Oleh Amidi
Â
Di negeri yang kaya akan sumber daya alam (SDA) terlebih  sumberdaya mineral (mnyak dan gas), idealnya tidak boleh  terdengar "terjadinya atau adanya kelangkaan gas", terutama gas-LPG 3 kg yang diperuntukkan masyarakat kelas menengah dan bawah serta UMKM tersebut.
Beberapa minggu ini media massa, baik cetak maupun elektronik termasuk media sosial, ramai-ramai memberitakan "kelangkaan gas 3 kg", dilengkapi dengan gambar atau visual-nya. Emak-emak pada antri panjang sampai mengahbiskan waktu berjam-jam hanya untuk meng-antri membeli gas 3 kg tersebut.
Â
Fenomena Lama.
Bila di simak, sebenarnya masalah kelangkaan ini, merupakan masalah lama, masalah yang sering terjadi, dan terjadi kembali. Istilahnya lagu yang sudah lama atau usang mengalun kembali atau lagu lama dinyanyikan kembali. Kelangkaan tidak hanya terjadi pada komoditi gas, tetapi selama ini sudah sering kita dihadapkan masalah kelangkaan minyak goreng, kelangkaan beras, kelangkaan gula dan lainnya.
Kelangkaan gas 3 kg ini, sepertinya tidak hanya menyulitkan  emak-emak tetapi juga pelaku bisnis skala kecil (UMKM) yang mengkonsumsi/memakai gas 3 kg. Fenomena kelangkaan gas 3 kg mengganggu mereka untuk  berkonsentrasi memikirkan hidup dan kehidupannya yang sampai saat ini masih dihantui oleh kondisi ekonomi yang sulit.
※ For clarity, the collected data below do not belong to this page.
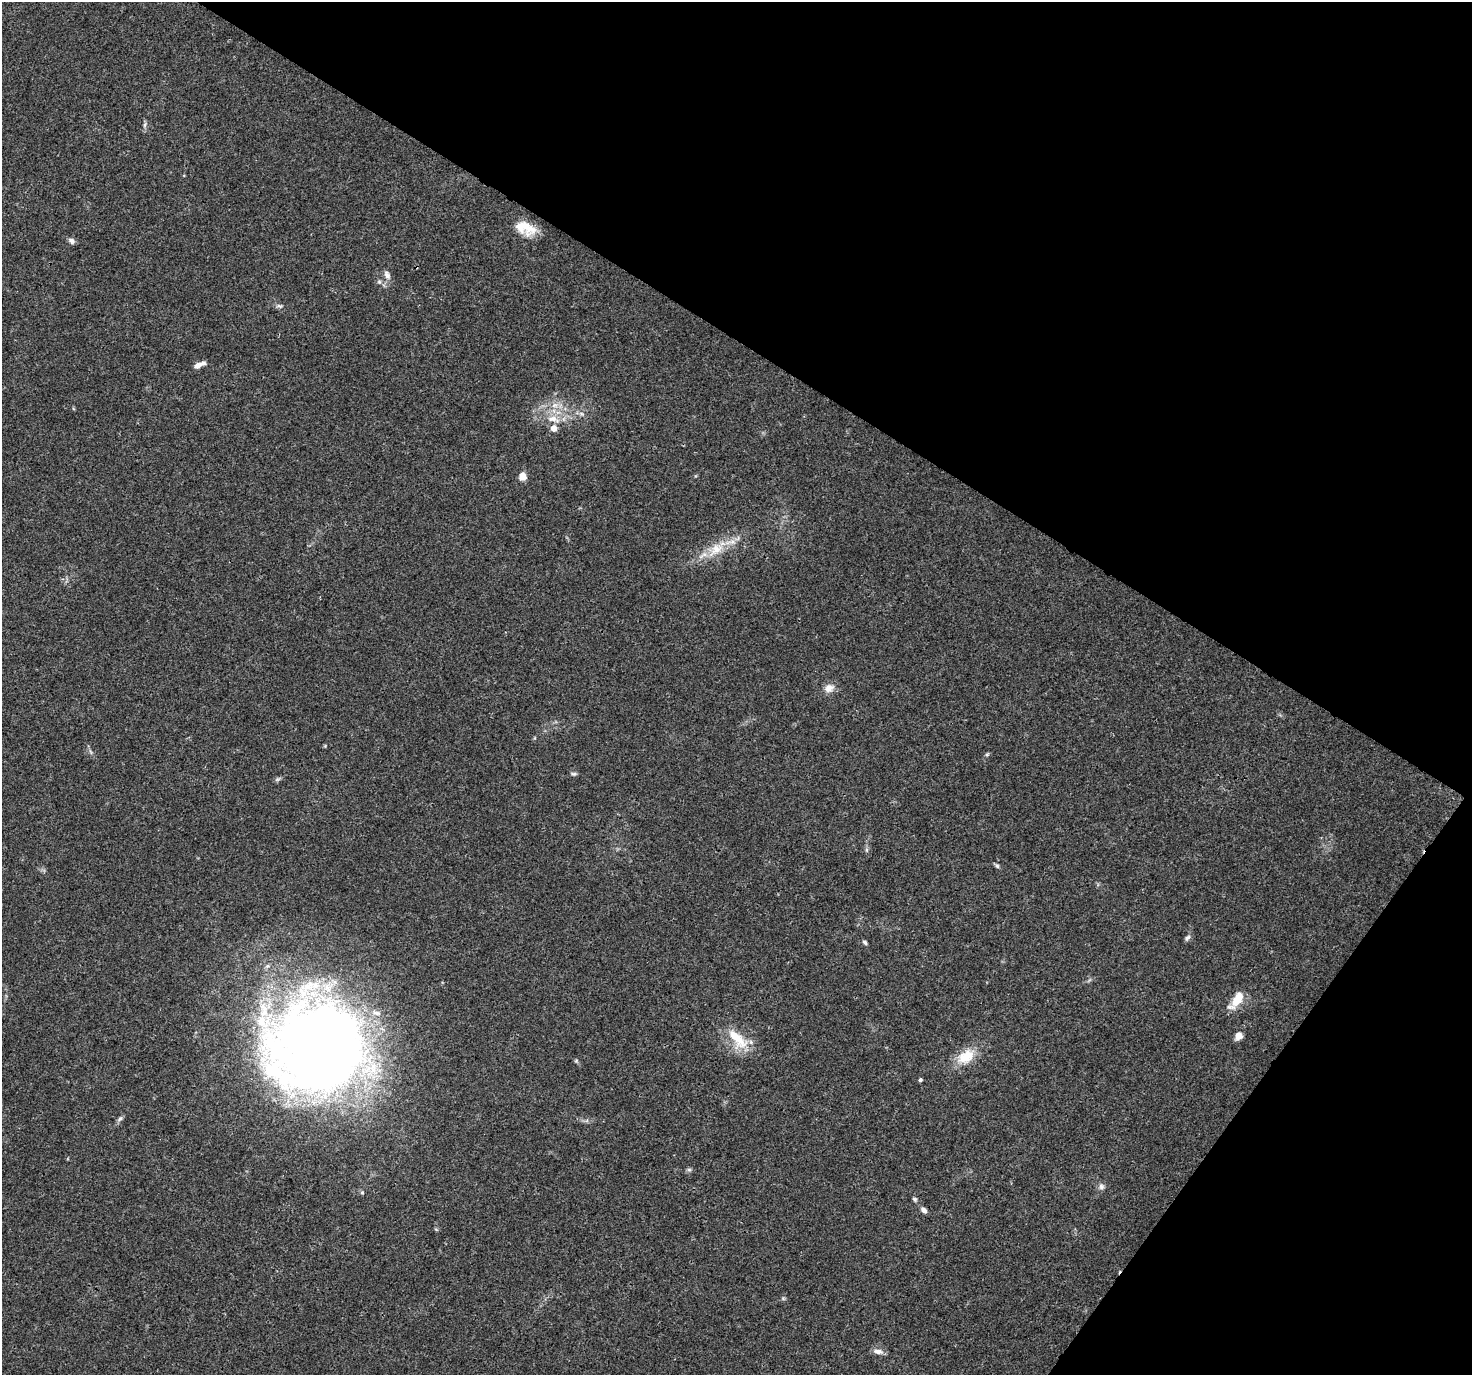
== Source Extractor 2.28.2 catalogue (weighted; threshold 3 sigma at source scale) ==
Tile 8 of 4 x 4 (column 4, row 2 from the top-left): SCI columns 4445-5914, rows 2982-4354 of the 5958 x 6028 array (HDU 1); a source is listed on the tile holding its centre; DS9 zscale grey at full resolution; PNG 1474 x 1377 px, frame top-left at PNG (2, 2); no overlay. Shown black and unused: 31% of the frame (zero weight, under 3 of 4 exposures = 5% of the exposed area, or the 3 px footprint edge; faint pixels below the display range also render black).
Secara sederhana, kelangkaan artinya suatu barang atau suatu produk yang akan dibeli atau di konsumsi mereka, sulit di dapat di pasar, di toko, di depot, di tempat penjualan lainnya. Entah barang/produknya tidak tersedia sama sekali atau ada unsur untuk diciptakan "kelangkaan".
Terlepas dari itu semua, yang jelas bahwa saat ini masih terjadi kelangkaan gas 3 kg dibeberapa daerah. Di Palembang, kelangkaan tidak terlalu mencolok, belum heboh, biasa-biasa saja, emak-emak masih bisa membeli gas 3 kg, hanya harganya yang mengalami kenaikan.
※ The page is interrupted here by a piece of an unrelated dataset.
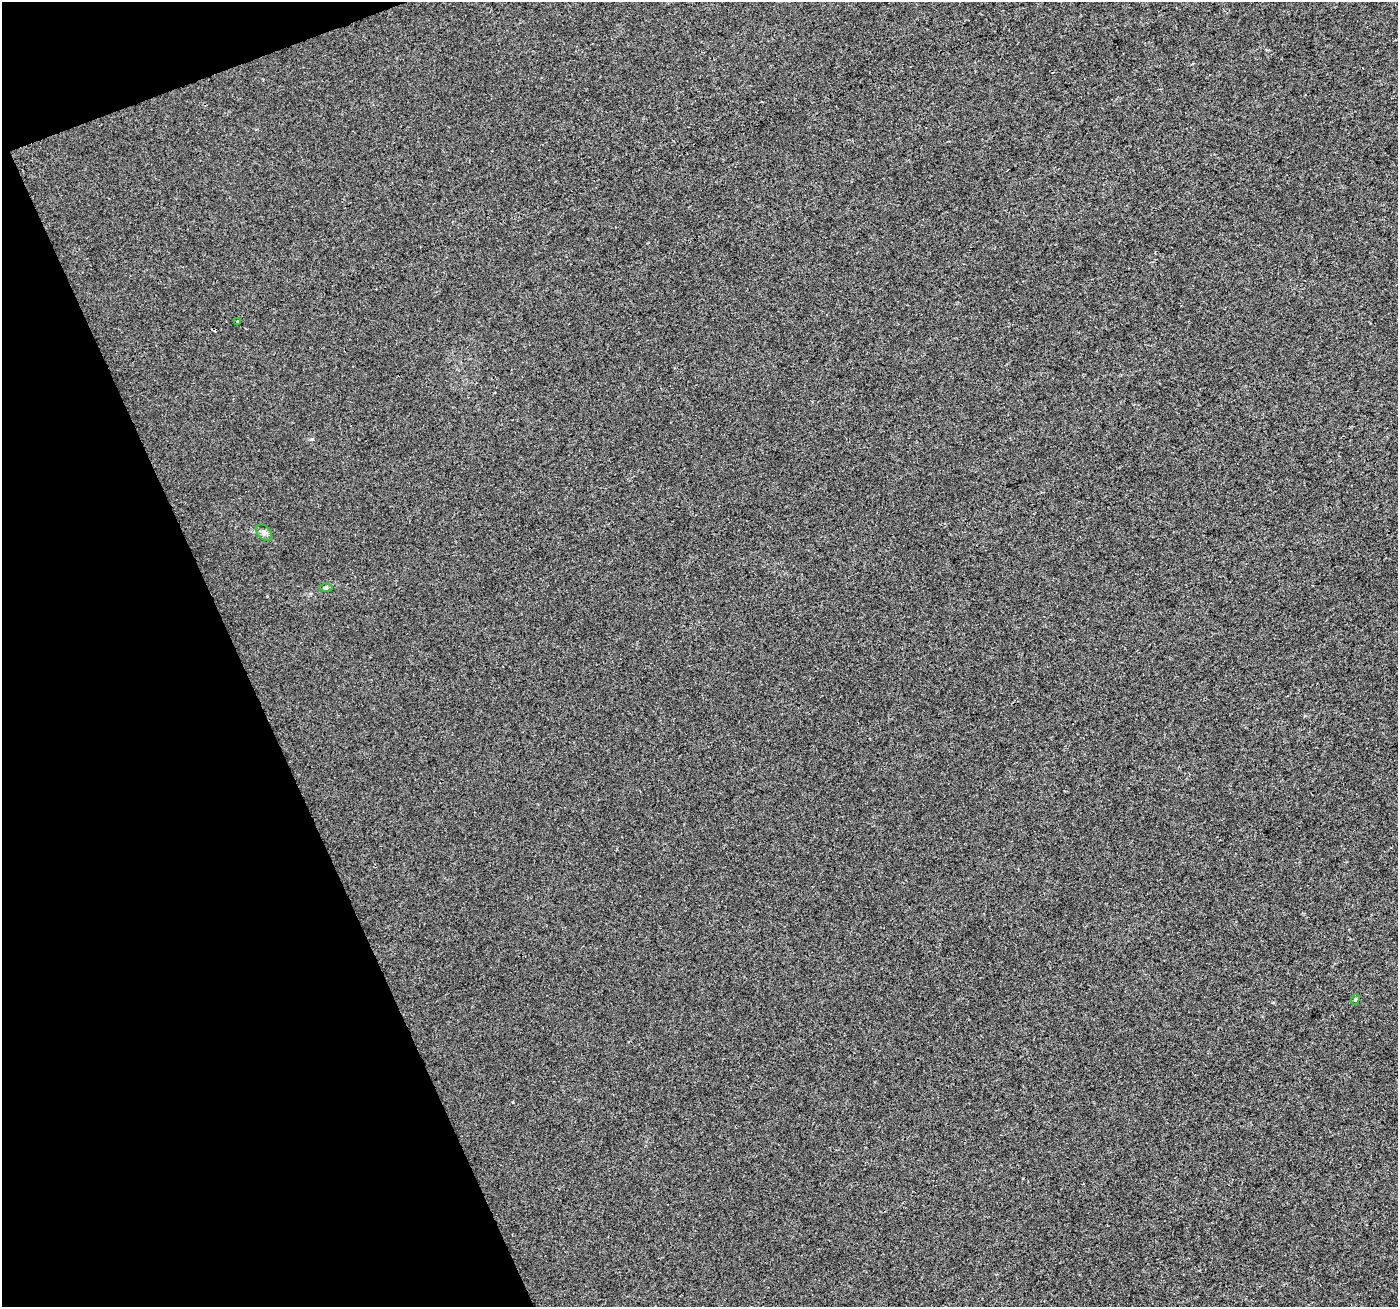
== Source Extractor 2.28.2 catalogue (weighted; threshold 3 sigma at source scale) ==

Saya tidak bermaksud menelusuri penyebab kelangkaan, tetapi saya ingin melihatnya dari sisi dinamika dan fenomena penggunaan/pemakaian gas 3 kg itu sendiri.
Berdasarnya informasi yang ada, bahwa kelangkaan gas 3 kg karena adanya pengurangan subsidi terhadap gas -  LPG 3 kg tersebut.  Hal ini disinyalir oleh Kepala Dinas Tenaga Kerja, Transmigrasi dan Energi  (Disnakertransgi) DKI Jakarta, Hari Nugroho, kelangkaan  gas - LPG 3 kg di beberapapa wilayah terjadi akibat  pengurangan kuota LPG 3 kg bersubsidi pada tahun 2025. (Tempo.co, 4 Pebruari 2025).
Pemakaian Terus Meningkat?
Bila dicermati di lapangan penjualan gas 3 kg tersebut, memang terus meningkat  (belum memproleh data konkrit), hal ini disebabkan memang pengguna/pemakai-nya cukup banyak, selain keluarga yang harus mendapatkan subsidi gas  3 kg, juga ada pengguna/pemakai  lain yang ikut menikmati subsidi tersebut, yang selayaknya mereka tidak diperkenankan membeli gas 3 kg tersebut.